Is it really Greek and Latin? Or is it just a game of musical chairs?

“The adoption of a common currency by these countries in 1999 (Greece followed in 2001) led to convergence of interest rates across the continent. Traders no longer discriminated between the euro liabilities of different Eurozone governments, believing that not only currency risks but also the credit risks that had once distinguished well-managed European economies from those with unstable public finances had been eliminated. …

… By 2007, yields on Greek government bonds were barely higher than those on equivalent German bonds.
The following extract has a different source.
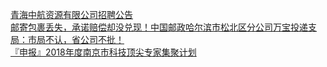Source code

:   
[青海中航资源有限公司招聘公告](http://www.dianyue.me/archives/014/yz9mmn4g6ddlgi6d/)  
[邮寄包裹丢失，承诺赔偿却没兑现！中国邮政哈尔滨市松北区分公司万宝投递支局：市局不认，省公司不批！](http://www.dianyue.me/archives/013/mr22ofmg4qwlklzn/)  
[『申报』2018年度南京市科技顶尖专家集聚计划](http://www.dianyue.me/archives/579/pda2yll1nlcuryn6/)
Several states, including Greece, took advantage of what appeared to be inexhaustible supplies of credit at low rates. …

… As European banks struggled with the global financial crisis, the quality of their assets was viewed more sceptically. Credit risks were appraised much more carefully, and interest rate differentials across the Eurozone widened again. Greek bonds appeared less attractive, as interest rates rose and the refinancing of Greek credit became more difficult. The country effectively defaulted on its debts in 2011.”

This is an excerpt from the book “Other People’s Money – Masters of the universe or servants of the people” written by John Kay.

The Greece government was playing the game of musical chairs. As we wrote in the book, “Riding The Roller Coaster – Lessons from financial market cycles we repeatedly forget”, liquidity was the music in this game. The only difference is when the music of liquidity stops, there are no chairs to be found.

Rolling the credit over and over again is a dangerous game. So long as the liquidity is abundantly available and at cheap rates, the game continues. A few victories in this game makes one believe that one is skillful. However, history is replete with examples of disasters when the music stops.